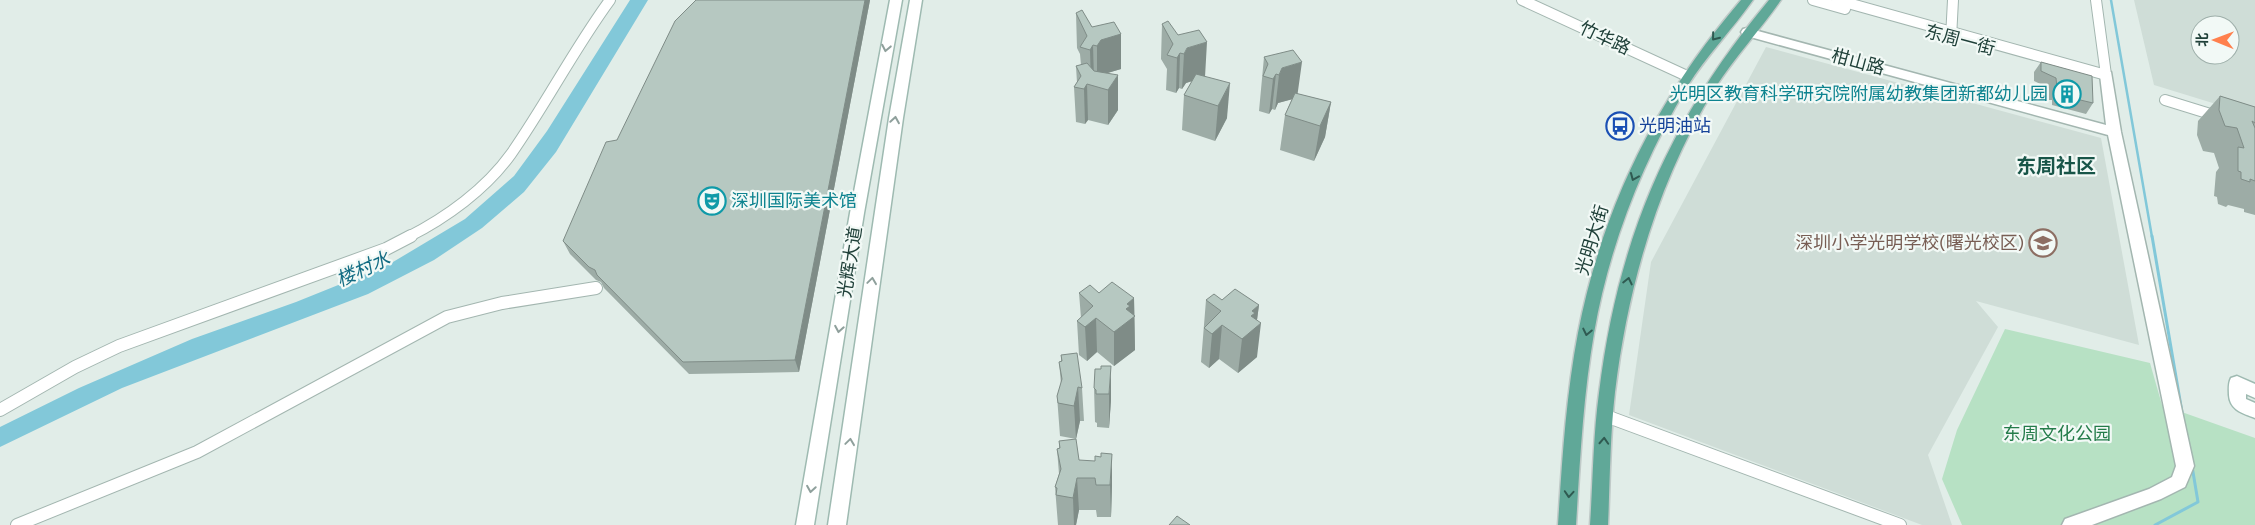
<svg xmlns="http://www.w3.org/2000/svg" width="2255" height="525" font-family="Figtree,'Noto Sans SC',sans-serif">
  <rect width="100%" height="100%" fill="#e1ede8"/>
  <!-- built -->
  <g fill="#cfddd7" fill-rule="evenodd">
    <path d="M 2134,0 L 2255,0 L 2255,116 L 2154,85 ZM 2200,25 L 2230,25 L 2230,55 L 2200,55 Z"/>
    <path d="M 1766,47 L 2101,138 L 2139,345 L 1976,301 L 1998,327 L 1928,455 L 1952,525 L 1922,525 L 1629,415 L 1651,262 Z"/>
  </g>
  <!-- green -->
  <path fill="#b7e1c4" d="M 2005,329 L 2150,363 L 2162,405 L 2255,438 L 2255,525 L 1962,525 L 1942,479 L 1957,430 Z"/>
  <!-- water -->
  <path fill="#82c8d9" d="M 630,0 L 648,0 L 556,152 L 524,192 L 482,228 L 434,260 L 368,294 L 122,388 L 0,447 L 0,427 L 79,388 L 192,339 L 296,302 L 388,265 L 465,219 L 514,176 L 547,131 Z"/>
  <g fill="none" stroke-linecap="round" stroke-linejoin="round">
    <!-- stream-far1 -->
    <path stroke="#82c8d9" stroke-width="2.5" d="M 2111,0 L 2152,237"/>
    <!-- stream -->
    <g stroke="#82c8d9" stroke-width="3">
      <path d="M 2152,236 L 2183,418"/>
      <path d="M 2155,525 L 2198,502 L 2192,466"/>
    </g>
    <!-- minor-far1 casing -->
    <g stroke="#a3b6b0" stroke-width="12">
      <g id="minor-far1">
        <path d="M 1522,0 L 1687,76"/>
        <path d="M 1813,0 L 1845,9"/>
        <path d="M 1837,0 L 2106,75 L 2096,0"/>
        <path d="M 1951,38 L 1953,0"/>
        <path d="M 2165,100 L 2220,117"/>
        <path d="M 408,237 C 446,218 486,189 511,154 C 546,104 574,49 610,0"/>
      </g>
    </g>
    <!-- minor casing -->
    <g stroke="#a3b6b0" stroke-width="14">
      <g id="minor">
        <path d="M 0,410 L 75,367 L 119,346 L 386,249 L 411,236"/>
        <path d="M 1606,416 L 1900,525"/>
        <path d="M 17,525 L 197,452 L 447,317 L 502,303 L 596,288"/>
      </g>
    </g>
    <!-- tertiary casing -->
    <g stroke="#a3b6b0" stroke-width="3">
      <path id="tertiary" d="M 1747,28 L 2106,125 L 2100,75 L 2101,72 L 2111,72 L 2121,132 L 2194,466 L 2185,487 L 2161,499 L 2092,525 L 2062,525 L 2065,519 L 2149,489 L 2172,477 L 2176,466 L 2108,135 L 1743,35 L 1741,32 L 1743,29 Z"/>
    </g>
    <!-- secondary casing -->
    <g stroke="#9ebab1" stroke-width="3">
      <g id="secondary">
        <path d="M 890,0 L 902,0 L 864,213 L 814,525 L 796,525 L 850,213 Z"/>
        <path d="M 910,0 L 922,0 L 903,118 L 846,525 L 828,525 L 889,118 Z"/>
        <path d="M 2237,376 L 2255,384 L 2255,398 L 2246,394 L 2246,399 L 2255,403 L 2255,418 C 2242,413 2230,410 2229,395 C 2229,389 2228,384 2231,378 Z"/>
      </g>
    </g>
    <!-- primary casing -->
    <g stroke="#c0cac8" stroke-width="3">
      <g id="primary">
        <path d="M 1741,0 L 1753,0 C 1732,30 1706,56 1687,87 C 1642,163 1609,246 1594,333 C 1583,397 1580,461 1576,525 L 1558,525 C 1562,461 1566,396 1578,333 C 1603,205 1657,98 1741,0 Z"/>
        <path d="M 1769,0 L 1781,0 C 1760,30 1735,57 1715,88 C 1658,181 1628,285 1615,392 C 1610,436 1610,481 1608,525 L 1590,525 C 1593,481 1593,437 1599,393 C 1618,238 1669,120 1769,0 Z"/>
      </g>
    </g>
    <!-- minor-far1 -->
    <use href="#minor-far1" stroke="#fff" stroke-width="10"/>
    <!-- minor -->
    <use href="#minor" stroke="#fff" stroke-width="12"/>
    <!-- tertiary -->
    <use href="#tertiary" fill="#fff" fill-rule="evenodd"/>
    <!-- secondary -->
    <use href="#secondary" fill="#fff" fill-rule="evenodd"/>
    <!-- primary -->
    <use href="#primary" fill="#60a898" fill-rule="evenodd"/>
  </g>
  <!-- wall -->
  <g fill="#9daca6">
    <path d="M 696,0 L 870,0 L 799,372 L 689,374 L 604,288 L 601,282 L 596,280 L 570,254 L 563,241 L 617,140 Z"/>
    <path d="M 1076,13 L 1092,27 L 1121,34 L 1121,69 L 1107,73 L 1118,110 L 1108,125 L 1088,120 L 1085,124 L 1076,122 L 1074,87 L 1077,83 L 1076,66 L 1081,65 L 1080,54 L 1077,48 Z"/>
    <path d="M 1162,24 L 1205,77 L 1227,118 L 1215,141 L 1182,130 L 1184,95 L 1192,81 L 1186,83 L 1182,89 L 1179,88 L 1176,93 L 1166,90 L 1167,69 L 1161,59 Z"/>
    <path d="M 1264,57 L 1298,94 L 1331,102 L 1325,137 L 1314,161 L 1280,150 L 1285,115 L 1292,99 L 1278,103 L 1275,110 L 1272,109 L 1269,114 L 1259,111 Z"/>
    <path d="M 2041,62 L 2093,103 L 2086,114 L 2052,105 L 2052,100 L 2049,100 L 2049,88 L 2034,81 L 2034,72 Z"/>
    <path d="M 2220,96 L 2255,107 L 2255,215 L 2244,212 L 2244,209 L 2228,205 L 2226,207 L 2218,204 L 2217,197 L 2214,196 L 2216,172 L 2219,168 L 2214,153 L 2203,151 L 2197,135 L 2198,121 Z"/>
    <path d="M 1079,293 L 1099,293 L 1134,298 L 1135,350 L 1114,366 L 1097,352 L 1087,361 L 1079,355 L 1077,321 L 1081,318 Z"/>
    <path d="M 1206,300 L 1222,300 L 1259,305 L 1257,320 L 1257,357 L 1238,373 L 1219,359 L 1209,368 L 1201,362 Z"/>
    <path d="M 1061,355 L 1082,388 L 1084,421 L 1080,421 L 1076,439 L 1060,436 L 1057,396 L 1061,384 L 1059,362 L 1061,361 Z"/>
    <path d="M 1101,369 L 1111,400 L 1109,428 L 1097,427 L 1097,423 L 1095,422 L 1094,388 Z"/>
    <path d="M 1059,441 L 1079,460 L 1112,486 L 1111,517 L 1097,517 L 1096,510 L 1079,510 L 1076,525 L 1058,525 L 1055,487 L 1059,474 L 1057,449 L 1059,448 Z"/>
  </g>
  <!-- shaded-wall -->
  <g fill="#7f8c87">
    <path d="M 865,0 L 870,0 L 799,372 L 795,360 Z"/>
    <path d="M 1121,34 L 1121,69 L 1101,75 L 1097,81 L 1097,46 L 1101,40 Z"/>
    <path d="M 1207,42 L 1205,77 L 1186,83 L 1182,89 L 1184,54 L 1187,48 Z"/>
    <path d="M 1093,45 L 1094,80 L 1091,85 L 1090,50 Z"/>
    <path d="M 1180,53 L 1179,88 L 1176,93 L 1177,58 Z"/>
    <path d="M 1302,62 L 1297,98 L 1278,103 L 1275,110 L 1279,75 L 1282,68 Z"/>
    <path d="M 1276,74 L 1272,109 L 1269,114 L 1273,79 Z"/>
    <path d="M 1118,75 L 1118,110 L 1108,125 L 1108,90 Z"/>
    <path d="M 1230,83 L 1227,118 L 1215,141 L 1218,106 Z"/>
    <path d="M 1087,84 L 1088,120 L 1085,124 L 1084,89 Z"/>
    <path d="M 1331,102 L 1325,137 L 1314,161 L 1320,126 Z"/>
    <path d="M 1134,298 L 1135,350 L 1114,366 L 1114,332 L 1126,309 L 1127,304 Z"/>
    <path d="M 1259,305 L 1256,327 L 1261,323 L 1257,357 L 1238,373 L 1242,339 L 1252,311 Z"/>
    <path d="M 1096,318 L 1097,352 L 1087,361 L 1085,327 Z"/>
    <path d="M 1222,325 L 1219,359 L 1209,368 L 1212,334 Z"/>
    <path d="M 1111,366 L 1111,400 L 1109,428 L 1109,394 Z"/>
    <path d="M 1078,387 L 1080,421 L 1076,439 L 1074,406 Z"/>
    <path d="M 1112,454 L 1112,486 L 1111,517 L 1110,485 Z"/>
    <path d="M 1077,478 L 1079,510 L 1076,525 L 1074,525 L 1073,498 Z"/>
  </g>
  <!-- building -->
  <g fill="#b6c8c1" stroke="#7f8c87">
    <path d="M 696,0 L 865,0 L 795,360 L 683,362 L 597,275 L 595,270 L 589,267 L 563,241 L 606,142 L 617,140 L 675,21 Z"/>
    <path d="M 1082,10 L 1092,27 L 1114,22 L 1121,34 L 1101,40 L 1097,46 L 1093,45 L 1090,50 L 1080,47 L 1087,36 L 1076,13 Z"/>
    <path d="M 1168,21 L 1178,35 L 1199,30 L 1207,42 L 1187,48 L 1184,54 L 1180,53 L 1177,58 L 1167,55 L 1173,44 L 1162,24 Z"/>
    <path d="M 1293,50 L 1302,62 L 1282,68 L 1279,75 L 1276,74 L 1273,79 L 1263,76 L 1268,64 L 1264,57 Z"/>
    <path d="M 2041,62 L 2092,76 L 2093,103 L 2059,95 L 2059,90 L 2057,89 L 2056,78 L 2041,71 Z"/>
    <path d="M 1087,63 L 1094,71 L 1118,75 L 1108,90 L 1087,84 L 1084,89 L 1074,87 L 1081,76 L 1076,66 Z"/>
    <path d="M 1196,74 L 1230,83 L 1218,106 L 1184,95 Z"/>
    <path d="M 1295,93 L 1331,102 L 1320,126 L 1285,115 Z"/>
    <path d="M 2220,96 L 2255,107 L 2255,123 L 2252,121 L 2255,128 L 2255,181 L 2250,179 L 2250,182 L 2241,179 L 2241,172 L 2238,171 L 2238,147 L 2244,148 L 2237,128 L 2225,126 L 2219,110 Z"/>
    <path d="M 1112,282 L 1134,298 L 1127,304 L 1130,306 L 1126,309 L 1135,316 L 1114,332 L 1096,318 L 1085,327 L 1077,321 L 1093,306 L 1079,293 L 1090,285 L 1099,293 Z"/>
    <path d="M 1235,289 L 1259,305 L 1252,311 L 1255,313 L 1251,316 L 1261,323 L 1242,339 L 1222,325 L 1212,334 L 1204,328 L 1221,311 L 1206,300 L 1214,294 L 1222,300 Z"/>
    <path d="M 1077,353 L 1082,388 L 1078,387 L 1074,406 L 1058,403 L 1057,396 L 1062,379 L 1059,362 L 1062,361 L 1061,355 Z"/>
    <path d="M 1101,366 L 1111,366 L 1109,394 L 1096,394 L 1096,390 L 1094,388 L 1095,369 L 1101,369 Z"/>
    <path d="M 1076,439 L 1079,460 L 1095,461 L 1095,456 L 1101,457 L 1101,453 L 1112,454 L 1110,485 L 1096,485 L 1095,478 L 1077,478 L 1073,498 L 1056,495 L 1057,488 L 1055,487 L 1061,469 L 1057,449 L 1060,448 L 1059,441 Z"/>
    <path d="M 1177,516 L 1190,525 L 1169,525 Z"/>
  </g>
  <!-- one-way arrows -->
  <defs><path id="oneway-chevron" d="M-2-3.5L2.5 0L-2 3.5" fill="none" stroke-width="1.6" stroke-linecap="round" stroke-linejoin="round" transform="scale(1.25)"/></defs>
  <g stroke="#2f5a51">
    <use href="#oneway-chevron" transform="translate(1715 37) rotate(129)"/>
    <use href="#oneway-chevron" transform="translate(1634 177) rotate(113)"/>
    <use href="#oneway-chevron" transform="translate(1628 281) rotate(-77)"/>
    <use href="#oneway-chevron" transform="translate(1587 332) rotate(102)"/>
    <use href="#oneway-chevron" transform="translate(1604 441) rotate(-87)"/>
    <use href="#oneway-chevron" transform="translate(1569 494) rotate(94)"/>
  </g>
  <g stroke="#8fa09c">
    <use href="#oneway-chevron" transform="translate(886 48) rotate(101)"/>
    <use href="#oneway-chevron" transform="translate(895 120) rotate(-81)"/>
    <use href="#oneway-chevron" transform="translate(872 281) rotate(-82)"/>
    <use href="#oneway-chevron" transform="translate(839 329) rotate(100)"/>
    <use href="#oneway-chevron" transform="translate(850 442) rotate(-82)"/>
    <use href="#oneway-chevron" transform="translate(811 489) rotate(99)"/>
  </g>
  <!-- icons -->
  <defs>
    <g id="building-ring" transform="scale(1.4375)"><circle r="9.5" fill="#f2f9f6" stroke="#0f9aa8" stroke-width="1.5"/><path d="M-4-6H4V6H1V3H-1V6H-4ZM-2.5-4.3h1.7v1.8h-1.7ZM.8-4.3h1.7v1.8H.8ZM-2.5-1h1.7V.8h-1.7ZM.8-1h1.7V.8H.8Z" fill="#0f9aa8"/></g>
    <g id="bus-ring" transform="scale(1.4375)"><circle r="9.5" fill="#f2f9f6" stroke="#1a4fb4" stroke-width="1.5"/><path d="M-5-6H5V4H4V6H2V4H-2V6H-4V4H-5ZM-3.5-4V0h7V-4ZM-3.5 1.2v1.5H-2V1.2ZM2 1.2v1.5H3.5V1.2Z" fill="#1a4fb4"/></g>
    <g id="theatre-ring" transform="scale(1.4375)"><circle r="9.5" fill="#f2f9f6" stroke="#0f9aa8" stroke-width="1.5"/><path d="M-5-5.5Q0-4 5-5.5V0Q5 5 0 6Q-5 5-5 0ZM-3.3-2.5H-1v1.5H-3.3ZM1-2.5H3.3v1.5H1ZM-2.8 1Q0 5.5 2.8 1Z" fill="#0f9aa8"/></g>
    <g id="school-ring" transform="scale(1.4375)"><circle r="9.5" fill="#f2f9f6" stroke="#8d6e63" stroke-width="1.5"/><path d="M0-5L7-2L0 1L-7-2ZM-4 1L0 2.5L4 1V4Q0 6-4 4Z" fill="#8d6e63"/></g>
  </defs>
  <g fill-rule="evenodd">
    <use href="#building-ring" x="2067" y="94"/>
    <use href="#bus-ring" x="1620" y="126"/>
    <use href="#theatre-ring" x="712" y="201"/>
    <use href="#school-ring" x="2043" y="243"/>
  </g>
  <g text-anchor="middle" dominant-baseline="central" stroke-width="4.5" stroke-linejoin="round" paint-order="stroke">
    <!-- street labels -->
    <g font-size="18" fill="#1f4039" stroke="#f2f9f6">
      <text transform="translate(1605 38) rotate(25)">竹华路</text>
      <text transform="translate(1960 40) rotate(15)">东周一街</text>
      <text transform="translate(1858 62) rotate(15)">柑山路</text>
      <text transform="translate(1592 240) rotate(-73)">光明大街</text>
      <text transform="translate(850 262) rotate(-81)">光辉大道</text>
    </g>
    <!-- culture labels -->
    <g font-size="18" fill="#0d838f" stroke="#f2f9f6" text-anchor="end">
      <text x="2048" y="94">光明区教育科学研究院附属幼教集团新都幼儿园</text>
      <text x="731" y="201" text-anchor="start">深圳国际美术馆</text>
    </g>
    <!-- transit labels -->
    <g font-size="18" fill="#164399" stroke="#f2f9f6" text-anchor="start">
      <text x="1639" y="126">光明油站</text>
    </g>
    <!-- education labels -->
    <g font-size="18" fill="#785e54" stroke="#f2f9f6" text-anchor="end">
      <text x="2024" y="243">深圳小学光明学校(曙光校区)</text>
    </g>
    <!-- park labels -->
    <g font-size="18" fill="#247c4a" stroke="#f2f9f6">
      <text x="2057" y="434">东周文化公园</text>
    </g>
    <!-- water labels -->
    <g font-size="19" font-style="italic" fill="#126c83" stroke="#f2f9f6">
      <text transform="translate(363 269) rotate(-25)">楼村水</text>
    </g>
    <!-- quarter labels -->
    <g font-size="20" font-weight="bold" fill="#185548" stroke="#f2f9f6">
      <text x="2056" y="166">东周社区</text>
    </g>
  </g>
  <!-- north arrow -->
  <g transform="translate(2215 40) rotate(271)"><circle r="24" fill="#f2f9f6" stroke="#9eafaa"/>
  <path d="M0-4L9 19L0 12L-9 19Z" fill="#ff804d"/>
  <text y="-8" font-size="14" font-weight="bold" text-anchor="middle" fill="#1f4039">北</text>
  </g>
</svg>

# # #

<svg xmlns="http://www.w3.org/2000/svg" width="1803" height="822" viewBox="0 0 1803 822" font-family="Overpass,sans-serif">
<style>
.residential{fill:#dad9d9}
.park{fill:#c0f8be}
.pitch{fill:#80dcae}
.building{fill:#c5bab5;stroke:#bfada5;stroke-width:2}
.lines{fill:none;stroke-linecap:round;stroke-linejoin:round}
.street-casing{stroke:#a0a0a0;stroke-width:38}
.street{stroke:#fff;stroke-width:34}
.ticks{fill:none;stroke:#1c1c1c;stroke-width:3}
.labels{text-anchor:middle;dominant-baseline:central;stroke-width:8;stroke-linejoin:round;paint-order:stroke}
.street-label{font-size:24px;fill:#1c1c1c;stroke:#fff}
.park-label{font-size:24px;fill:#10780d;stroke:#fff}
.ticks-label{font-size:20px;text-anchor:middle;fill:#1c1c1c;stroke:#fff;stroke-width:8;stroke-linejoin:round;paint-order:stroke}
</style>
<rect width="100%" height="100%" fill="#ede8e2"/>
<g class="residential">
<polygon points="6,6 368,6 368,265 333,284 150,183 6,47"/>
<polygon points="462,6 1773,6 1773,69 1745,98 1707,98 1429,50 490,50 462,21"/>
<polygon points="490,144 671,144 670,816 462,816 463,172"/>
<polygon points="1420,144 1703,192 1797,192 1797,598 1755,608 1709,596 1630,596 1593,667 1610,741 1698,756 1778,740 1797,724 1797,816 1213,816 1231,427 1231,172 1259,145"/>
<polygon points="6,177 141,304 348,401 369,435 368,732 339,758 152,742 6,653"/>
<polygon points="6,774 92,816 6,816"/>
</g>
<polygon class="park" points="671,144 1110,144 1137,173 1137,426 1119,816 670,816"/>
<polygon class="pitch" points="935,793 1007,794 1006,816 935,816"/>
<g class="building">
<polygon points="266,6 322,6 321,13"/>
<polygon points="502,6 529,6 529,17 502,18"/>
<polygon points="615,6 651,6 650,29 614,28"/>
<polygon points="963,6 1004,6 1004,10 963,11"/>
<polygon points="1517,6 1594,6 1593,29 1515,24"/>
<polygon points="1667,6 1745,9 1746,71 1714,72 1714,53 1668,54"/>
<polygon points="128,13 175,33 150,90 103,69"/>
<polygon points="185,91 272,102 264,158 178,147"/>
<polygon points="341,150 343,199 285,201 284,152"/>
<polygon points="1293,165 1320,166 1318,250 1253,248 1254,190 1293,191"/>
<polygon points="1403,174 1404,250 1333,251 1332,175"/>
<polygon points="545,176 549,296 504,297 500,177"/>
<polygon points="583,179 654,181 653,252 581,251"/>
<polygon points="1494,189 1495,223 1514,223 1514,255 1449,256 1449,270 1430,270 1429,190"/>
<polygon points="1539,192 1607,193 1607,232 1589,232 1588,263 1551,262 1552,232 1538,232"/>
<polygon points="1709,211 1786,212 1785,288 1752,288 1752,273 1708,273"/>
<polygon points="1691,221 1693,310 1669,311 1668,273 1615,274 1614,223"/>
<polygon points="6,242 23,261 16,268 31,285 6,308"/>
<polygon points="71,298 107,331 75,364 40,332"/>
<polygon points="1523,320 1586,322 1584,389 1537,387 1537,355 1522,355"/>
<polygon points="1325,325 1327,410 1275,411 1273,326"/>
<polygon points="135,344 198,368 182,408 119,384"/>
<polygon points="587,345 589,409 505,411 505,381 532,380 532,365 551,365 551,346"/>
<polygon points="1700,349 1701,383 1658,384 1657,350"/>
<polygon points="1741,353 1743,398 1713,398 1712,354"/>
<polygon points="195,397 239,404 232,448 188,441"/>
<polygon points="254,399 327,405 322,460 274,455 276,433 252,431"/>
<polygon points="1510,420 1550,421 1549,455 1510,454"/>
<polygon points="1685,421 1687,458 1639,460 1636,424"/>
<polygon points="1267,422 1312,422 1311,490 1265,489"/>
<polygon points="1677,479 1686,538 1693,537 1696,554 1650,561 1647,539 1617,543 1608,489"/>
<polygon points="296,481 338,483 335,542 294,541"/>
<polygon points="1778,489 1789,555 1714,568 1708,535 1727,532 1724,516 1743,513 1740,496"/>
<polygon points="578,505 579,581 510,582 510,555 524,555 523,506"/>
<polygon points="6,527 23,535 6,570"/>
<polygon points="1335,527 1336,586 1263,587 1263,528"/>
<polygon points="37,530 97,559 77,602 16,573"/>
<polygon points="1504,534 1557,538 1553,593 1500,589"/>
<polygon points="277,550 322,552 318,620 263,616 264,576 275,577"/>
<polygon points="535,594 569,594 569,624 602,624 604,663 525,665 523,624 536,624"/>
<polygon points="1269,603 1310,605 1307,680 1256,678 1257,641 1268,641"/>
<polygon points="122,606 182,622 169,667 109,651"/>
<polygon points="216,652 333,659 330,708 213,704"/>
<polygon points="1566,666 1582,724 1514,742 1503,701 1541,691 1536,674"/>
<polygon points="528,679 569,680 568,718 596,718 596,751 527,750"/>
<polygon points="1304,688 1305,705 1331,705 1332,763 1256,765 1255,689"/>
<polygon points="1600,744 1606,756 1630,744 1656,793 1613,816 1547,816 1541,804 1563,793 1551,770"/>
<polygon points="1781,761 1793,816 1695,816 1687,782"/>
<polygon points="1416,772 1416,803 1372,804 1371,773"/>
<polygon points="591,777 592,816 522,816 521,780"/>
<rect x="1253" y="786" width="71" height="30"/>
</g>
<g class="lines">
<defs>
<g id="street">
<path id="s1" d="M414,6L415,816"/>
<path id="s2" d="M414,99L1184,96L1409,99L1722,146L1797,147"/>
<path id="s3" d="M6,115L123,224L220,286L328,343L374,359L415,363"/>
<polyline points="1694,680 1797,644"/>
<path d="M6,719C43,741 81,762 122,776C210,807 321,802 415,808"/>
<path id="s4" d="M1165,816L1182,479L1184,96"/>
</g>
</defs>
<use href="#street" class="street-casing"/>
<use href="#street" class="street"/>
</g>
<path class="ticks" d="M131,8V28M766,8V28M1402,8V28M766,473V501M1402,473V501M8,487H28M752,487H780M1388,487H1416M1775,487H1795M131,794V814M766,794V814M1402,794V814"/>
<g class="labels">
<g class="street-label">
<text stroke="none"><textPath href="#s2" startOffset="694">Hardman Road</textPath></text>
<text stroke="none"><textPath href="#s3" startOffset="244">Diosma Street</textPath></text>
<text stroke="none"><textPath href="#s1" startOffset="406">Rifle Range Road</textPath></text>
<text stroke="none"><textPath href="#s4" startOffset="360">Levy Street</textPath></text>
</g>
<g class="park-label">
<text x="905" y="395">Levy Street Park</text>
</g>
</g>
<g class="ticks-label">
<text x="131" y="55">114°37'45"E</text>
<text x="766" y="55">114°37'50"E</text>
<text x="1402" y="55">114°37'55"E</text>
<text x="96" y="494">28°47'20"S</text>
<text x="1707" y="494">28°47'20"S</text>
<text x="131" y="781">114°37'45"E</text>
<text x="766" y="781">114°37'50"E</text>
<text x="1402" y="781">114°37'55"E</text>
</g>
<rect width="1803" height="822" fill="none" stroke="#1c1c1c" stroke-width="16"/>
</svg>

# # #

*What to work on*
Throughout the material above, count each line holding "lines" and answer with the total alone.

*Answer area*
2